Close your ears and eyes and take in the smells as much as you can.
As David says, “Be still and know” (Psalm 46:10).
Do this for a short while. Be alert. Live in the moment. All of this is happening. Welcome to the Present. It is around you. You are IN it.
C. S. Lewis once remarked, “The Present is where Eternity touches Time.”
We move with Time, burdening on our shoulder a growing knapsack of memories. We lived in yesterday and we’ll likely live in tomorrow. And we move along Time the same way we move from home to school to the coffee shop.
Some philosophers tell us that the Past and the Future don’t even exist. The Past is gone and the Future is not yet here. The Present is all we have. It is our little home.

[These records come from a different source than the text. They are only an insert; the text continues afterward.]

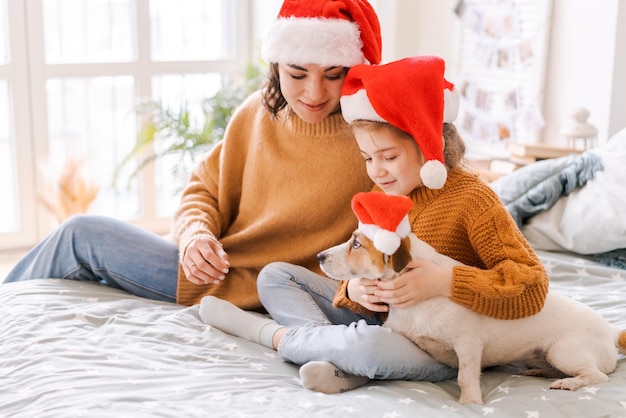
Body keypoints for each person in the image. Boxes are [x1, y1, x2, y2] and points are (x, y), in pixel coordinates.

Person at [199, 55, 550, 394]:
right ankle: (337, 357)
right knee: (275, 276)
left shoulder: (473, 200)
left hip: (439, 345)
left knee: (369, 347)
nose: (376, 171)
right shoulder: (381, 192)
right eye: (368, 158)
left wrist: (444, 281)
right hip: (386, 321)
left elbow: (532, 286)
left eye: (390, 157)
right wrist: (353, 291)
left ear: (431, 147)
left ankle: (274, 336)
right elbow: (363, 265)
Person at [4, 0, 383, 310]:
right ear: (276, 65)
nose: (314, 93)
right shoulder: (255, 113)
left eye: (333, 74)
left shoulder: (375, 135)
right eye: (297, 74)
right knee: (78, 234)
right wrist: (196, 237)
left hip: (293, 295)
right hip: (212, 274)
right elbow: (203, 189)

Paraphrasing Robert Grudin,
To appreciate Time we must not just sample it, we must take a voyage into it, expand within its vastness.ii
But we have a way of drawing ourselves away from the Present.
Perhaps we feel guilty about something we did. Guilt is an emotion that draws us into the Past. It makes us look back. It haunts us from behind.

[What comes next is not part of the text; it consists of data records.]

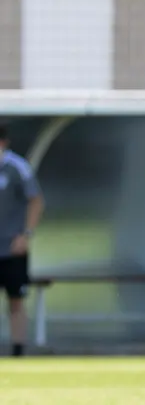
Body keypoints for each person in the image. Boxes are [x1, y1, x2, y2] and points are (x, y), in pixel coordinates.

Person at [0, 124, 45, 357]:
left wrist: (25, 234)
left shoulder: (17, 168)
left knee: (16, 299)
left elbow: (36, 201)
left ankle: (18, 350)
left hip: (12, 247)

Or perhaps we are afraid or worried. Maybe there is a science test or a doctor’s appointment or a school dance that is approaching. These things generate fear in us. We want to score well on our tests. We want the doctor to say we are healthy. We want to go with the right person to the dance. But we simply don’t know if we will. And we are afraid. Fear is an emotion that draws us into the future. It makes us look forward. It beacons us from the front.
Guilt and fear are two major distractions that keep us from the Present. And if the Present is where Time touches Eternity, then how much of Eternity are we missing as the Present passes unnoticed? How much of life are we not enjoying because our focus is in every other place in Time but the moment we’re sitting in?
Jesus said not to worry about tomorrow because his Kingdom is big enough to fill it all. He also said not to worry about the past, because full forgiveness is available from Him. Jesus has carved out the Present for us, freeing us from the shackles of the Past and the Future.
This moment, like every moment, is God’s moment. Is it any surprise that the word Present is related to the word Presence? When we sit in the Present, we are welcomed to sit in His Presence. Here, in this moment, Time becomes the most personal. This moment is the one that matters. Sit in it. Drink it in. Be alert and aware and alive. Let Time bend toward Eternity. Practice scouting out the present and you may find Someone is already there waiting for you.
i Gerald May, The Wisdom of the Wilderness: Experiencing the Healing Power of Nature, 61.
ii Robert Grudin, Time and the Art of Living, 4.